I suspect that many Christians will not like much this book, because Küng is very far from the traditional positions sustained by the catholic hierarchy.





Lethevich

(art book)

Oh man, this degenerate stuff would make Josquin vomit 0:)
Peanut butter, flour and sugar do not make cookies. They make FIRE.

Valentino

#2573
Finished something rather bland: Tarnished Beauty by Cecilia Samartin. Maybe it was the Norwegian translation that messed it up.

Now the latest Anna Gavalda. French title La Consolante. My French is offendous, so I read it in Norwegian, where the title is Lykka er ein sjeldan fugl, or Happiness is a rare bird (my translation). I do not know if it's yet out in English. EDIT: It is. The Consolation Match. Terrific prose, anyway.

Welcome back, Andy!
We audiophiles don't really like music, but we sure love the sound it makes;
Audio-Technica | Bokrand | Thorens | Cambridge Audio | Logitech | Yamaha | Topping | MiniDSP | Hypex | ICEpower | Mundorf | SEAS | Beyma

Dr. Dread

Y'know, I bought this used and though someone had scribbled on the cover with a fluorescent pen. But, WTF? They're all like that.


Valentino

Quote from: tanuki on June 11, 2009, 04:53:43 PM
Finished reading Norwegian Wood by Haruki Murakami. It amazed me how many times the phrase "erect penis" came up.  ;D I enjoyed it very much, although I liked the other book by Murakami I've read (Kafka on the Shore) better.
So did I. There are other books by Murakami I liked better than Norwegian Wood:

A Wild Sheep Chase
Hard-Boiled Wonderland and the End of the World

in particular. Happy reading!
We audiophiles don't really like music, but we sure love the sound it makes;
Audio-Technica | Bokrand | Thorens | Cambridge Audio | Logitech | Yamaha | Topping | MiniDSP | Hypex | ICEpower | Mundorf | SEAS | Beyma

jwinter

Planning to make the best of some down time this summer, I have checked out The Teaching Company's Classics of American Literature course from my library.  My plan is to take my time, follow along and savor some good books.  My focus back in college was in British lit, so I haven't read a lot of these in many a moon, and more than a few are new to me. 

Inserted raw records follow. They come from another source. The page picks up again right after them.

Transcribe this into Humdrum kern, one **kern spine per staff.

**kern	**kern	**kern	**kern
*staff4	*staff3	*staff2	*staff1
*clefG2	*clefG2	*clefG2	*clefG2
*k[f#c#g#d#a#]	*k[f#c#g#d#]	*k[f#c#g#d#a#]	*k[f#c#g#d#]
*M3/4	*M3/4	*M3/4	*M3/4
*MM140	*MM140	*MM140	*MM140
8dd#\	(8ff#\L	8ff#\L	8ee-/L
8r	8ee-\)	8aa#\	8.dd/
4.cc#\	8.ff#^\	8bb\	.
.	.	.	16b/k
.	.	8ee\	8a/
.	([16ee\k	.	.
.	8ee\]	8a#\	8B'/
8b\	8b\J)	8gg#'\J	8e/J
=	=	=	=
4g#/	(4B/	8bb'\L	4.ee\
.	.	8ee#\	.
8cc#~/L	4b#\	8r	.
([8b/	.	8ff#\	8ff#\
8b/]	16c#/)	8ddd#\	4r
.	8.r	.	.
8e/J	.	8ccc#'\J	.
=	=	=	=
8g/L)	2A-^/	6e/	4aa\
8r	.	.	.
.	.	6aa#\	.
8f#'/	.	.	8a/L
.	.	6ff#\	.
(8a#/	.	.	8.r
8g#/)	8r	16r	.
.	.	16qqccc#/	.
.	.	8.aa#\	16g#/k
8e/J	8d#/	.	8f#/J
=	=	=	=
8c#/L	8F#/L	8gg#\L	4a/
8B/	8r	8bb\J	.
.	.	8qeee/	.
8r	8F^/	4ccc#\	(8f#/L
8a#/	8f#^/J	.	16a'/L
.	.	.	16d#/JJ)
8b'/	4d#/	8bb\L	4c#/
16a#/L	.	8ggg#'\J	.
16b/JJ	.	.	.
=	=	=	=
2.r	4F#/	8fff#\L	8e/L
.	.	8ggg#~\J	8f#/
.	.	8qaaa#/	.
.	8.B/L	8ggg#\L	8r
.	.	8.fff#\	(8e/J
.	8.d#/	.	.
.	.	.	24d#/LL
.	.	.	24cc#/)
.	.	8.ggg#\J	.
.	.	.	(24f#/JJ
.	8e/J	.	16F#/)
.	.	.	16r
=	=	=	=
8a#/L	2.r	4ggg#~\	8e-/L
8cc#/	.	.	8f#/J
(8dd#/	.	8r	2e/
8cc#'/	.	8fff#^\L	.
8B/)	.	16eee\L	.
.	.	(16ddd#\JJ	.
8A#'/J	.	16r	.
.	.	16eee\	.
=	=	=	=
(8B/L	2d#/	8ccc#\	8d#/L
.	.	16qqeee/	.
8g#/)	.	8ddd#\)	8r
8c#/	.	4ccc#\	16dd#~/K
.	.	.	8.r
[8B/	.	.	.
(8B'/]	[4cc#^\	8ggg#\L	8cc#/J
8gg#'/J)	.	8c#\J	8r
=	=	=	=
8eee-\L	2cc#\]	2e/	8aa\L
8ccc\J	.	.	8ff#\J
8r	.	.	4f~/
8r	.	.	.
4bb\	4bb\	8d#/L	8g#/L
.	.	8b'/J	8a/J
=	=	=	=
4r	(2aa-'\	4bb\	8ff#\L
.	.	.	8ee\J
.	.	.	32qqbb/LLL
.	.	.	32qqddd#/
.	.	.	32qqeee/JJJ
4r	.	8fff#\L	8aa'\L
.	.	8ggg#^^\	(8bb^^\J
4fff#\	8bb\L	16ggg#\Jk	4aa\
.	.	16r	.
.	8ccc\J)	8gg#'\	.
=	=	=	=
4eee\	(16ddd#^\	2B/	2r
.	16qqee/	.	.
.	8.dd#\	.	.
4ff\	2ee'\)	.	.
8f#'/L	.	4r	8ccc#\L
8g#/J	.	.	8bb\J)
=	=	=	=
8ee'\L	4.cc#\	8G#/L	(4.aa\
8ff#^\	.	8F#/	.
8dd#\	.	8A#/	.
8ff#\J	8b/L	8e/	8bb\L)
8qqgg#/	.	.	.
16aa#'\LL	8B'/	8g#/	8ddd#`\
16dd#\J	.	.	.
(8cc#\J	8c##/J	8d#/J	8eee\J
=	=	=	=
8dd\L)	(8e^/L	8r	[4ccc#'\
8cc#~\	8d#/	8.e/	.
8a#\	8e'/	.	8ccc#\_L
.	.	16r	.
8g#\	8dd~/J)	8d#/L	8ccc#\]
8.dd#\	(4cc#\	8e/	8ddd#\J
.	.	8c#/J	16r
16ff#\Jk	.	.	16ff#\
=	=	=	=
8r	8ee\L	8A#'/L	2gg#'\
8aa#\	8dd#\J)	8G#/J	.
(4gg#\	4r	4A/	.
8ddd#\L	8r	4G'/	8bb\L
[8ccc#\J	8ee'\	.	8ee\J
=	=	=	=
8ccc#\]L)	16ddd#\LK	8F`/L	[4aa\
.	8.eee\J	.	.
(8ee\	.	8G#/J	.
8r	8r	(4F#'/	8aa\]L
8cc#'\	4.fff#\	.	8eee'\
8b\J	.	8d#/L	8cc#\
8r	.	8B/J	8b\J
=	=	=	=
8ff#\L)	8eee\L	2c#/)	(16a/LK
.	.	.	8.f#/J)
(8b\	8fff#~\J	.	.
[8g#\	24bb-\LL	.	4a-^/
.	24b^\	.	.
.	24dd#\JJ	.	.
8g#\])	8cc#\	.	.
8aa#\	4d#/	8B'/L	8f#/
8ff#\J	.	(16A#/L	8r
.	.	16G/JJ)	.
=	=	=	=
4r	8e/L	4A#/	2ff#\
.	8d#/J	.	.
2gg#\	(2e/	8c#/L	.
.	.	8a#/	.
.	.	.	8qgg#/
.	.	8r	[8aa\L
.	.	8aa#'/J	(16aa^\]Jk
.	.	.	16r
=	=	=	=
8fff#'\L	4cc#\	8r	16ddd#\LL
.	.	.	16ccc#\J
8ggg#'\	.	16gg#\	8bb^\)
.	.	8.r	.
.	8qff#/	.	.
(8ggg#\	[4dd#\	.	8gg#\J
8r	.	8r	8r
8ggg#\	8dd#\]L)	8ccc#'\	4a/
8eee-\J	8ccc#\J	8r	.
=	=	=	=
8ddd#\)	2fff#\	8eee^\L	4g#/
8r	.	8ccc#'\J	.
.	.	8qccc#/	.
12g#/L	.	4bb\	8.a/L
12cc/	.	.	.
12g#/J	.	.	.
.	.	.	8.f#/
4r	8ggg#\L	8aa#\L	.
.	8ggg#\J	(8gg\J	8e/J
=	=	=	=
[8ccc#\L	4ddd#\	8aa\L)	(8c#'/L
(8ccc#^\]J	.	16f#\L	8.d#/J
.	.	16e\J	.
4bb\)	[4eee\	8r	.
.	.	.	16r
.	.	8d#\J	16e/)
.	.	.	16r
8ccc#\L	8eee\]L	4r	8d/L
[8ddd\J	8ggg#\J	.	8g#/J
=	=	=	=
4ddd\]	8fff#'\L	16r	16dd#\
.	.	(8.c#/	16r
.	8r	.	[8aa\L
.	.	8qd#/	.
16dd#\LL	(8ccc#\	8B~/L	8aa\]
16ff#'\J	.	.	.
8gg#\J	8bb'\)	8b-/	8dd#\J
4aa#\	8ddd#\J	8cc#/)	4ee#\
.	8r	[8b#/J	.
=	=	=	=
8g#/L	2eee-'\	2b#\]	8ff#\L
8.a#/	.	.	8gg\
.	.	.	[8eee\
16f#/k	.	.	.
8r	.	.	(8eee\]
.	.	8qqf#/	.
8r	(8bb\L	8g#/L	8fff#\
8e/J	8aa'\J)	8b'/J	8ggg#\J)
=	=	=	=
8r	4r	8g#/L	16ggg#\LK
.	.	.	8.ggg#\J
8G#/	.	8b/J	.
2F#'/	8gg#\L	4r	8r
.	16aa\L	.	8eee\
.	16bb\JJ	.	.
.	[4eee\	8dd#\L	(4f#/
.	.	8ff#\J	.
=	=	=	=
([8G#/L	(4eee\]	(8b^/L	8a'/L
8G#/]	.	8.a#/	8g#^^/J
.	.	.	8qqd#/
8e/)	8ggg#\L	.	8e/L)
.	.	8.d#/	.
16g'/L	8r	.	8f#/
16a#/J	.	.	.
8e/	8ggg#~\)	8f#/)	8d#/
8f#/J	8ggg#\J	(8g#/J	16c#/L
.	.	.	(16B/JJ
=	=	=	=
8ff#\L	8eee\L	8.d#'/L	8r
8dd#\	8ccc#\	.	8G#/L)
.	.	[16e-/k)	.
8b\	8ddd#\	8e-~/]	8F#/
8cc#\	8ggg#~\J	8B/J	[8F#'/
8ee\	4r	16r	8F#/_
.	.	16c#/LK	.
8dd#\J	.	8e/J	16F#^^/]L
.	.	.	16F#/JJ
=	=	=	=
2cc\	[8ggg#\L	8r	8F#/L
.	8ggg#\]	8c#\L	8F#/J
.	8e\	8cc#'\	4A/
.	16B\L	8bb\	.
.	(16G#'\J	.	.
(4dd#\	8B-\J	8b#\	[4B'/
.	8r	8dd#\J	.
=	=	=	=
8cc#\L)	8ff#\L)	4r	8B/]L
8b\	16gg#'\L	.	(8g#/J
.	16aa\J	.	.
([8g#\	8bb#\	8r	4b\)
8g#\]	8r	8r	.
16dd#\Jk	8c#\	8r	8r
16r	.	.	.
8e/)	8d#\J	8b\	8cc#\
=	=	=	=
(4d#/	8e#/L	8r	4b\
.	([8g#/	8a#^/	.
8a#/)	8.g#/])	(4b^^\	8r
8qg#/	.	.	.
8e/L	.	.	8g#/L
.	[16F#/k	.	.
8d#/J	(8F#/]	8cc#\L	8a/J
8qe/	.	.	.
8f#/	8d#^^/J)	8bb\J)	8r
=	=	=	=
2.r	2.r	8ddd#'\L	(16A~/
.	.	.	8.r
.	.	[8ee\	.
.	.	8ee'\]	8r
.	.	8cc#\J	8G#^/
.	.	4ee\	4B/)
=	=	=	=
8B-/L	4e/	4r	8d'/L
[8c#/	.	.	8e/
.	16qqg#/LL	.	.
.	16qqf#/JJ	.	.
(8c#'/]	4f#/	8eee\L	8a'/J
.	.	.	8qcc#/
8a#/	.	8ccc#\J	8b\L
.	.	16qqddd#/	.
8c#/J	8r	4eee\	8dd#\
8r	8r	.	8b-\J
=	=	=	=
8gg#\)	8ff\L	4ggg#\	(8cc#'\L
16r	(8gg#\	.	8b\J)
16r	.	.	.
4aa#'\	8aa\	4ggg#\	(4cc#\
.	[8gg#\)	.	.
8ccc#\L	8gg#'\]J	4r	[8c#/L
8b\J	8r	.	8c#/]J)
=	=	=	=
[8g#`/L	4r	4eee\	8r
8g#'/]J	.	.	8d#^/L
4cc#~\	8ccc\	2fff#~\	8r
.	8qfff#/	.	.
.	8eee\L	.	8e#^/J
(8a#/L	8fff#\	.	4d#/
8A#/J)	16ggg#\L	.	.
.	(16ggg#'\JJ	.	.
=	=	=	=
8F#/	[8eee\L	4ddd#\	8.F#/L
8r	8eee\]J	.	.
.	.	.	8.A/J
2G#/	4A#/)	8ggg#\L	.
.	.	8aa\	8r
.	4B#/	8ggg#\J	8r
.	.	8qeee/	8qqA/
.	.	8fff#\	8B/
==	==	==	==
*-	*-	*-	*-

First up, Benjamin Franklin's autobiography.

If anybody else is silly enough to care to join me, give a shout, maybe we could start a reading/discussion thread.
The man that hath no music in himself,
Nor is not moved with concord of sweet sounds,
Is fit for treasons, stratagems, and spoils.
The motions of his spirit are dull as night,
And his affections dark as Erebus.
Let no such man be trusted.

-- William Shakespeare, The Merchant of Venice

CD

Elias Canetti's Auto-da-fe was everything I look for in a novel; dreamlike, hallucinatory, hilarious and terrifying. It's one of the best things I've ever read.

Now reading: Ivo Andric - The Bridge on the Drina

Florestan

Quote from: corey on June 18, 2009, 06:35:12 AM
everything I look for in a novel; dreamlike, hallucinatory, hilarious and terrifying.

Then you don't make much of War and Peace, do you?  :)
There is no theory. You have only to listen. Pleasure is the law. — Claude Debussy

CD

Quote from: Florestan on June 18, 2009, 06:37:34 AM
Then you don't make much of War and Peace, do you?  :)

I haven't read it, but course the fact that a book couldn't be described in this way doesn't preclude me from enjoying it -- it's just that my favorites tend toward the surreal.